# 3-22 [Study Break = 50th Bull of 2015]



## ThaFish (Feb 27, 2013)

Because I had an exam today, I was stuck in the library for most of last night. But around 11PM I decided that I needed a break from studying to clear my head. Went back to the apartment so that Johnny, Mitch, Jake & I could rig up quick & head out to 'Ol Faithful, AKA, Bob Sykes to search for some reds cruising the lights. Upon walking out on the bridge, we realized that 1/2 oz. jigs paired with Matrix Shad plastics weren't going to work very well, because the wind was howling & the current was ripping. I tied on a 1 oz. jig, custom-made for me with UV glow paint & a Mustad 3x hook by a good friend of mine, Buddy Coy, & paired it up with an 8'' chartreuse twistertail. After I was re-rigged, I threw one blind cast to see how well a 1 oz. jig was going to sink with the insane current & wave action & then began walking the bridge. It wasn't long before I saw a dozen bulls schooled up in the lights. On my second cast of the night I put the jig right in front of the school & got eaten before I could even close the bail. After a weird fight, which consisted mostly of the fish dogging me & refusing to turn her head instead of the normal blistering runs, Mitch scooped her up in the drop net & hoisted her up on the bridge. She taped at 36'' & was my 50th bull this year, so I'm pretty stoked on that. We fished another hour, but the tide changed & we couldn't get any of the fish that we were casting at to commit to a bait, so we headed back to the apartment so that I could get some more studying done before hitting the hay. 

*Tally for the night:* 

*Me:* 36'' bull
*Johnny:* Nada
*Mitch:* Broken dreams
*Jake:* Zilch

Tight lines everyone.


----------



## Jgatorman (Jun 8, 2013)

Dang kid, your killin me!!!! I remember that smile...I wore it many times holding fish like yours!!! Hoping to be in town next weekend. Good luck on your exams!


----------



## SpeedoJosh (Jun 15, 2013)

Wait, you're left handed?

* _TASK STATEMENT_
Please carry the forum thread about the late-night bull red trip forward from its final post.

Entries drawn from a collection:
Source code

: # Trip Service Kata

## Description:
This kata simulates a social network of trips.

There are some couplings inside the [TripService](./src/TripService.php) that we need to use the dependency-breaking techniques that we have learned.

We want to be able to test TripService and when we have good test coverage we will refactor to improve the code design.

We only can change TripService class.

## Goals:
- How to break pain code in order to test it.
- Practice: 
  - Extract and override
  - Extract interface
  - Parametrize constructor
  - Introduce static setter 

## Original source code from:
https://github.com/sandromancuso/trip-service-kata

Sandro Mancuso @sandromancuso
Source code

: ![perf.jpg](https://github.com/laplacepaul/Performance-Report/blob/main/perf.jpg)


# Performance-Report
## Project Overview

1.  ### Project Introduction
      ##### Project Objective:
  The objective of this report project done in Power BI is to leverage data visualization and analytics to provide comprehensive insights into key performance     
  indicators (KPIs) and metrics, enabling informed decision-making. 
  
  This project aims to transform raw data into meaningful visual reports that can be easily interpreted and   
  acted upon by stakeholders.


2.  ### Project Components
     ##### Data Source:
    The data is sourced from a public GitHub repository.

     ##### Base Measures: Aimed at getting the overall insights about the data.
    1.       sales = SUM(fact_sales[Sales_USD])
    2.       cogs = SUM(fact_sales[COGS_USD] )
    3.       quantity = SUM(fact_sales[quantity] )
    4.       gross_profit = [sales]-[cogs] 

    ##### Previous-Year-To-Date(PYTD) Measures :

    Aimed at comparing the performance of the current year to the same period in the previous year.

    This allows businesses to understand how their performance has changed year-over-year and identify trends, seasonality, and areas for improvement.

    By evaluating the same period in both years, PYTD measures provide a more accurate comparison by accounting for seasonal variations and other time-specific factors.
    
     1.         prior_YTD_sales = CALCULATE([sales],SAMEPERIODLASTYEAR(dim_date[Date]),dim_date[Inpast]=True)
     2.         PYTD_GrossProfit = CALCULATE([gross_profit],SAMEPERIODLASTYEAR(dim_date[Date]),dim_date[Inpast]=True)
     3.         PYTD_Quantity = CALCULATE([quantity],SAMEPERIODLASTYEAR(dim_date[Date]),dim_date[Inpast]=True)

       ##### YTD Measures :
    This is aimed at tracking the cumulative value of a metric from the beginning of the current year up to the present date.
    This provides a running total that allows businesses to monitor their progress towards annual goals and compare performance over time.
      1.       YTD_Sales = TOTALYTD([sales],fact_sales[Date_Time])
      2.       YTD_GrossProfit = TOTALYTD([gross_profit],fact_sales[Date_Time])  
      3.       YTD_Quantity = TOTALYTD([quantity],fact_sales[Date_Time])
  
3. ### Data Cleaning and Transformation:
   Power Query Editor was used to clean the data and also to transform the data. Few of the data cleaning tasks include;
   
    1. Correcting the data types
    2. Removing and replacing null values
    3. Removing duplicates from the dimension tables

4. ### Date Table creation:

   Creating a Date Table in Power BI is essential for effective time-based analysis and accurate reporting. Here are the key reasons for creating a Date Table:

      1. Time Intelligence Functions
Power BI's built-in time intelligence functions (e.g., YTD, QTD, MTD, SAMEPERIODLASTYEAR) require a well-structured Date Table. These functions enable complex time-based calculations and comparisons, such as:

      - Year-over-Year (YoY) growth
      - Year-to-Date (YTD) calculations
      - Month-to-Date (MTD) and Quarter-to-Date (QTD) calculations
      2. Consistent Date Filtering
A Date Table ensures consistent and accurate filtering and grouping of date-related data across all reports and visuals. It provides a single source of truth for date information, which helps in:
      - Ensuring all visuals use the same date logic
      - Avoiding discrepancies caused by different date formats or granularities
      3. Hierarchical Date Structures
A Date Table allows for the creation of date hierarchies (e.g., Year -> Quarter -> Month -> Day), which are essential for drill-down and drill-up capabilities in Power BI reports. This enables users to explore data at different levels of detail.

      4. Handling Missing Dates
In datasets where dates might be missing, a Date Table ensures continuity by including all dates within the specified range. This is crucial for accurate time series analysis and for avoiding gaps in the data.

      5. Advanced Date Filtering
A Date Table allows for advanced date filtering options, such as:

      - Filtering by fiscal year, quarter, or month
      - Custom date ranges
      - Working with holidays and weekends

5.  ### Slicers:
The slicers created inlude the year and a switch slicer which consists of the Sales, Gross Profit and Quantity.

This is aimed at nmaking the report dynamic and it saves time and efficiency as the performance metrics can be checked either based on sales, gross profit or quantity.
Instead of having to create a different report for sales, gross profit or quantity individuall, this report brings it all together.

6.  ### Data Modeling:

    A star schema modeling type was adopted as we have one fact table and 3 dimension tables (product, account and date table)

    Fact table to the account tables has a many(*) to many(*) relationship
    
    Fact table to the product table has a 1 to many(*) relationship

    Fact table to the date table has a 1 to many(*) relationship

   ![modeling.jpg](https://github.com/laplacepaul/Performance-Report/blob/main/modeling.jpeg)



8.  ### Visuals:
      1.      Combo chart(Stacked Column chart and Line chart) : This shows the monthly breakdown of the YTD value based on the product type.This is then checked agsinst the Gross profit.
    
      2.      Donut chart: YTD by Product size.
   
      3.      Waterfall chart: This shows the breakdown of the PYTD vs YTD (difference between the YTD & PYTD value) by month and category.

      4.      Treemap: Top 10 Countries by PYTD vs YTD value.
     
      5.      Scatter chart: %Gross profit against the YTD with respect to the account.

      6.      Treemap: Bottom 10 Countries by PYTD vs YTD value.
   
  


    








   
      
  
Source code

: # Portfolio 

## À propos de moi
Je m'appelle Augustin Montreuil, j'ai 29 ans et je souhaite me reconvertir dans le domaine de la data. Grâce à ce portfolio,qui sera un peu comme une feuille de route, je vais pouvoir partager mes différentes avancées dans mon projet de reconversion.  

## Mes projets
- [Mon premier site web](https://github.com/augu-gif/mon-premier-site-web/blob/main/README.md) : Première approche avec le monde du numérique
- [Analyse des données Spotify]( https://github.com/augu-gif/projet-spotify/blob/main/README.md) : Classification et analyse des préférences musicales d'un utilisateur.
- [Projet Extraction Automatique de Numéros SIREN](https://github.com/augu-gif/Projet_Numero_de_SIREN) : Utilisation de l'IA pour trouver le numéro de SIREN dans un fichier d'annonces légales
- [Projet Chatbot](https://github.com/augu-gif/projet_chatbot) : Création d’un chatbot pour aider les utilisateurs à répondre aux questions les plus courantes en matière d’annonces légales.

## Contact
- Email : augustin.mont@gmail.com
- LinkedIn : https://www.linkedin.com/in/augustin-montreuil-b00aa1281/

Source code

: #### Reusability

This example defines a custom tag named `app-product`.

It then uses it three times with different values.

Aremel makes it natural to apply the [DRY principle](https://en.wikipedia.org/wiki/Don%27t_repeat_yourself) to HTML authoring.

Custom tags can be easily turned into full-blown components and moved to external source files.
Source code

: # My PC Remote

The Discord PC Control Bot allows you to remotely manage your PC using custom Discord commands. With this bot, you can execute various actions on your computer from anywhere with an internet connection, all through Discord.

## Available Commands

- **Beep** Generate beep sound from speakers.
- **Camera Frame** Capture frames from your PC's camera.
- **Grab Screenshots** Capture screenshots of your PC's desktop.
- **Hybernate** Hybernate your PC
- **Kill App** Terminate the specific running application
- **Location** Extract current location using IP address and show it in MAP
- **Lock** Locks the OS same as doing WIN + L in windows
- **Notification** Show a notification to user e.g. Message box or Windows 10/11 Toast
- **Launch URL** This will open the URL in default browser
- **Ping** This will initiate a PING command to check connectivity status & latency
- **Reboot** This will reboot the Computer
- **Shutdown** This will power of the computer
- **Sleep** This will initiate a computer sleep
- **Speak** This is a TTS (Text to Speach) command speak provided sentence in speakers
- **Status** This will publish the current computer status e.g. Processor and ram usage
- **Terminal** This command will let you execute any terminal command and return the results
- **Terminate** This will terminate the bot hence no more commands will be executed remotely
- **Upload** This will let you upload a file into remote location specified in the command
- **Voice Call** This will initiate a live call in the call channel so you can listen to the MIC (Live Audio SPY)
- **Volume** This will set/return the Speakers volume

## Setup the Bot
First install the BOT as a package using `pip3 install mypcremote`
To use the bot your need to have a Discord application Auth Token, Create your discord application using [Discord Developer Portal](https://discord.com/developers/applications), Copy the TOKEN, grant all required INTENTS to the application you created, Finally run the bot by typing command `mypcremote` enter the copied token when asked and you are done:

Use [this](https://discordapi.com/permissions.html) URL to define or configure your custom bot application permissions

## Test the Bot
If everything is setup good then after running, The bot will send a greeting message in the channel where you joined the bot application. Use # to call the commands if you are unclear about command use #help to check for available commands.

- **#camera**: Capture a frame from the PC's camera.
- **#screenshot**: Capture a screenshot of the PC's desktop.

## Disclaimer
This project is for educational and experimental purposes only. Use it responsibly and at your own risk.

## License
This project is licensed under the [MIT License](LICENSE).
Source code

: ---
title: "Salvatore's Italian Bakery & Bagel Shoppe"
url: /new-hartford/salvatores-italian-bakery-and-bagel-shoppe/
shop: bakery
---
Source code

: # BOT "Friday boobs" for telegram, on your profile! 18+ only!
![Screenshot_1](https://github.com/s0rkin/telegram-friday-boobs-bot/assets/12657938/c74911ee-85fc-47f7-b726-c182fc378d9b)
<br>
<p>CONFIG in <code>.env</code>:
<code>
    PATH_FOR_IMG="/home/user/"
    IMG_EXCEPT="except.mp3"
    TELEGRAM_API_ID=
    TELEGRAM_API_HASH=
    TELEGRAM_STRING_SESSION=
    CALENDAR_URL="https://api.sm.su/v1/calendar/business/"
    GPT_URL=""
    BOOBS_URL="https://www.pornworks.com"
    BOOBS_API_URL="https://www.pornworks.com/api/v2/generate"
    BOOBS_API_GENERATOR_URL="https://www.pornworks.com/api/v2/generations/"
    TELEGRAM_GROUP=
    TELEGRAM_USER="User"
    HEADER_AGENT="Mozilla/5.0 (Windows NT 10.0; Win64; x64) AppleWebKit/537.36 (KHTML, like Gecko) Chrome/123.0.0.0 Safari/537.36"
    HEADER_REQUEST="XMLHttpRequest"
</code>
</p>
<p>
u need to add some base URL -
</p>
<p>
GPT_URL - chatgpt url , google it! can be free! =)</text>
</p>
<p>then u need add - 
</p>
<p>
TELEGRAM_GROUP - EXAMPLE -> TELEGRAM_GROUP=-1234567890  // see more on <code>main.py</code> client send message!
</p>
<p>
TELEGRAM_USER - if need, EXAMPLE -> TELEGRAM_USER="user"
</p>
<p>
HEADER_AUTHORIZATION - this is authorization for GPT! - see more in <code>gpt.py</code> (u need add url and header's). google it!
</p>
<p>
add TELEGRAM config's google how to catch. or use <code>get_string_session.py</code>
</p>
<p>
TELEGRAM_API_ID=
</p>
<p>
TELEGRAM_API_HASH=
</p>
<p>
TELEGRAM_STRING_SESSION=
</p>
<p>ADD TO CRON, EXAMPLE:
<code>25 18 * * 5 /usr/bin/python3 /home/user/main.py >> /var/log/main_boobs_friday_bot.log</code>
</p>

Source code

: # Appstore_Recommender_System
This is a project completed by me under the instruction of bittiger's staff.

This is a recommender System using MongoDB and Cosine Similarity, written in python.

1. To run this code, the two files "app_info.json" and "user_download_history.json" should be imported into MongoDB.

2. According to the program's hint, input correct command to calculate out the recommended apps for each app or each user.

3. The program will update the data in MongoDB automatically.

* _RESULT OF THIS EXERCISE_
----------



## ThaFish (Feb 27, 2013)

SpeedoJosh said:


> Wait, you're left handed?


I think I have downs or something... I've always reeled with my right hand. 

For real though I think it's cause my grandpa who taught me to fish is left handed, & I always saw him reeling with his right hand when I was young, so I learned that way. Haha. I can reel or cast with either hand just fine though.


----------



## SpeedoJosh (Jun 15, 2013)

Freak!!


----------



## ThaFish (Feb 27, 2013)

Jgatorman said:


> Dang kid, your killin me!!!! I remember that smile...I wore it many times holding fish like yours!!! Hoping to be in town next weekend. Good luck on your exams!


Hope you make it over this way so we can get on some fish together! & thanks man, really appreciate it!


----------



## WaterRat (Apr 2, 2009)

> Haha. I can reel or cast with either hand just fine though.


That's what Ace Hanlon said.


----------



## ThaFish (Feb 27, 2013)

Gonna be out at Sykes around 11 tonight, in case anyone is interested in joining us in slaying some bulls!


----------



## WhyMe (Apr 21, 2013)

Wtg on number 50...
Why me
Mako My Dayo


----------



## wtbfishin (Dec 2, 2011)

Nice Feesh, I feel a little bad for Mitch though:no:.


----------



## panhandleslim (Jan 11, 2013)

Congratulations on the milestone. Way to go.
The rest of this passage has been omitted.